Wieso wird rot tendenziell siegen, beide Punkte werden doch von Menschen gespielt ? 

Das war nur ein Beispiel, die Punkte können auch grün und gelb sein :bae:


----------



## eMmiE (13. Jun 2014)

Ich weiß ja nicht, wie das mit Multiplayer und Netzwerkverbindung aussieht, aber ich denke, dass so ein kleines Spiel eher von zwei Spielern / mehreren an einem PC gespielt wird

Inwiefern musst du da Netzwerke einbinden oder soll das einfach nur eure Kreativität ansprechen?


----------



## leon_20v (13. Jun 2014)

In verschiedenen Studien ist festgestellt worden, dass z.B. im Kampfsport tendenziell die Kämpfer mit roten Helmen eine höhere Gewinnchance hatten wie die mit blauen Helmen.

Das liegt daran, das Rot als Warnfarbe interpretiert wird und auch etwas aggressives darstellt. Blutrausch z.B. ist auch Rot, oder man sagt auch man sieht Rot.

Blau hingegen ist eine ruhige ausgeglichene Farbe die eher beruhigt. 


Und durch die verschiedenen wellenlängen wird Rot immer im Vordergrund dargestellt und blau im Hintergrund. Deswegen sind vermutlich auch die alten 3D Brillen blau/rot ^^


----------



## FelixBaum (13. Jun 2014)

Es geht im Moment noch nicht um die Umsetzung. Also geht es erstmal nur um unsere Kreativität. Das Implementieren und Einbinden von Netzwerken kommt erst nach der kreativen "Phase" 


Und wenn wir 2 gleichfarbige Punkte nehmen ? Dann gibt es keine Wahrscheinlichkeit, dass der andersfarbige Punkt gewinnt


----------



## JavaGamer (16. Jun 2014)

FelixBaum hat gesagt.:


> Es geht im Moment noch nicht um die Umsetzung. Also geht es erstmal nur um unsere Kreativität. Das Implementieren und Einbinden von Netzwerken kommt erst nach der kreativen "Phase"
> 
> 
> Und wenn wir 2 gleichfarbige Punkte nehmen ? Dann gibt es keine Wahrscheinlichkeit, dass der andersfarbige Punkt gewinnt



Ähm, und wie soll man dann unterscheiden können ob man jetzt der Punkt oder der andere Punkt ist? Dann müsste darüber ja noch eine Info mit dem Spielernamen sein.

Aber zur Idee: Wenn es erlaubt ist noch ein wenig mehr einzubauen außer nur die zwei Punkte --> Capture the Flag, Items zum aufsammeln (Munition, Lebenspackete, die Leben regenerieren, Waffen...)

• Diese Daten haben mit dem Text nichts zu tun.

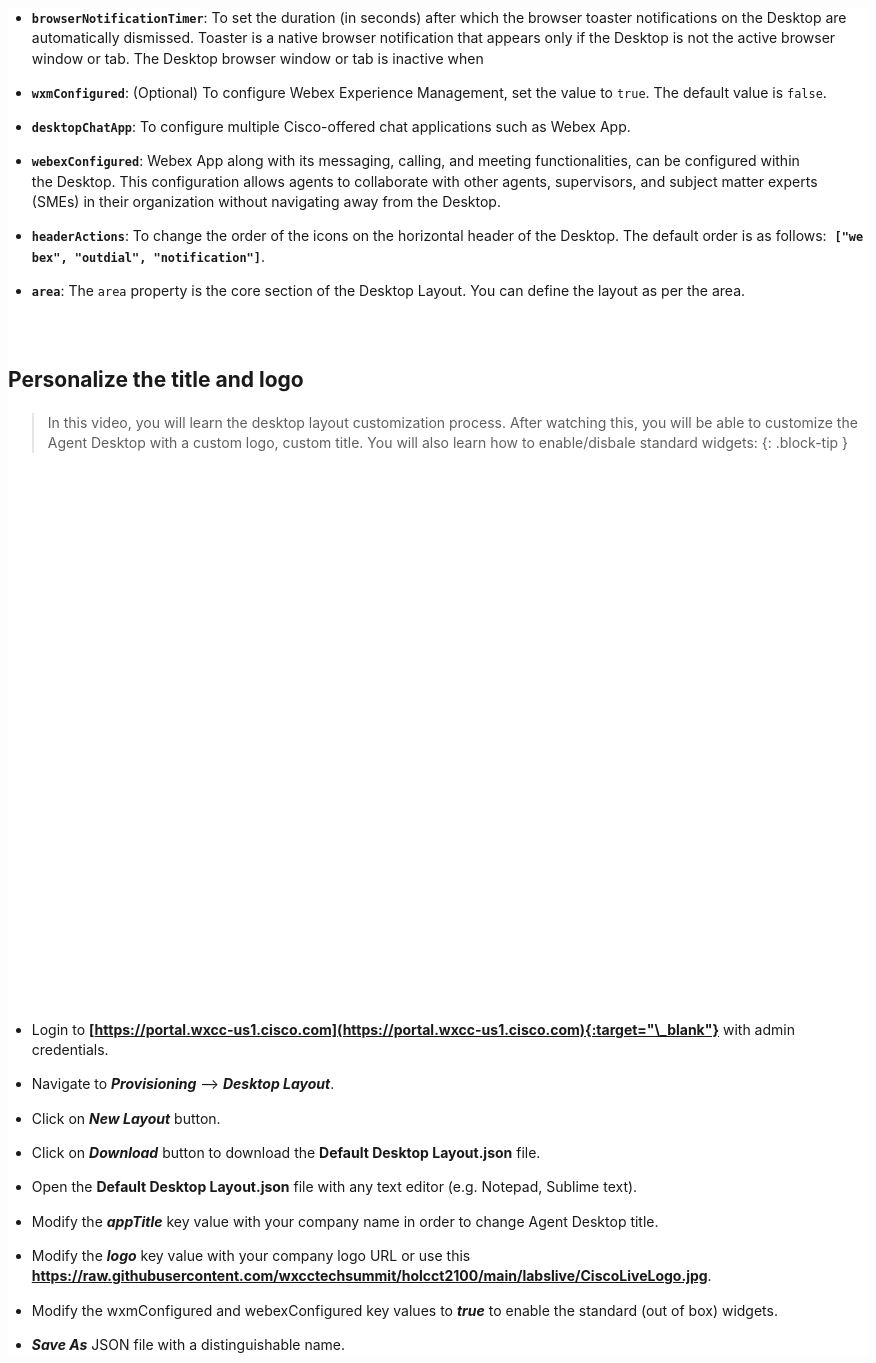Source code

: - **`browserNotificationTimer`**: To set the duration (in seconds) after which the browser toaster notifications on the Desktop are automatically dismissed. Toaster is a native browser notification that appears only if the Desktop is not the active browser window or tab. The Desktop browser window or tab is inactive when

- **`wxmConfigured`**: (Optional) To configure Webex Experience Management, set the value to `true`. The default value is `false`.
- **`desktopChatApp`**: To configure multiple Cisco-offered chat applications such as Webex App.

- **`webexConfigured`**: Webex App along with its messaging, calling, and meeting functionalities, can be configured within the Desktop. This configuration allows agents to collaborate with other agents, supervisors, and subject matter experts (SMEs) in their organization without navigating away from the Desktop.

- **`headerActions`**: To change the order of the icons on the horizontal header of the Desktop. The default order is as follows:  **`["webex", "outdial", "notification"]`**.

- **`area`**: The `area` property is the core section of the Desktop Layout. You can define the layout as per the area.

<br/>

## Personalize the title and logo

> In this video, you will learn the desktop layout customization process. After watching this, you will be able to customize the Agent Desktop with a custom logo, custom title. You will also learn how to enable/disbale standard widgets:
> {: .block-tip }

<div style="padding-bottom:60.25%; position:relative; display:block; width: 100%">
	<iframe src="https://app.vidcast.io/share/embed/de0e97f2-d0bc-447a-b326-93ccbf190203" width="100%" height="100%" title="Create a Custom Desktop Layout" frameborder="0" loading="lazy" allowfullscreen style="position:absolute; top:0; left: 0"></iframe>
</div>

<br/>

- Login to **[https://portal.wxcc-us1.cisco.com](https://portal.wxcc-us1.cisco.com){:target="\_blank"}** with admin credentials.

- Navigate to **_Provisioning_** –> **_Desktop Layout_**.

- Click on **_New Layout_** button.

- Click on **_Download_** button to download the **Default Desktop Layout.json** file.

- Open the **Default Desktop Layout.json** file with any text editor (e.g. Notepad, Sublime text).

- Modify the **_appTitle_** key value with your company name in order to change Agent Desktop title.

- Modify the **_logo_** key value with your company logo URL or use this **https://raw.githubusercontent.com/wxcctechsummit/holcct2100/main/labslive/CiscoLiveLogo.jpg**.

- Modify the wxmConfigured and webexConfigured key values to **_true_** to enable the standard (out of box) widgets.

- **_Save As_** JSON file with a distinguishable name.
  <br/>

Man könnte auch noch Missionen und eine Kampange erstellen (Coop-Modus aber  und vielleicht ja auch noch Singleplayer, wenns erlaubt ist).


----------



## eMmiE (17. Jun 2014)

Was ich mir auch gut vorstellen könnte, wär so eine Art Wrestling Kampf
Die Punkte müssen sich gegenseitig aus dem Bildschirm schubsen
Dabei können sie mit den Pfeiltasten beschleunigt oder abgebremst werden
Kollisionsberechnung mithilfe der momentanen Geschwindigkeit (-> Superpositionsprinzip => oben/unten u. links/rechts)


----------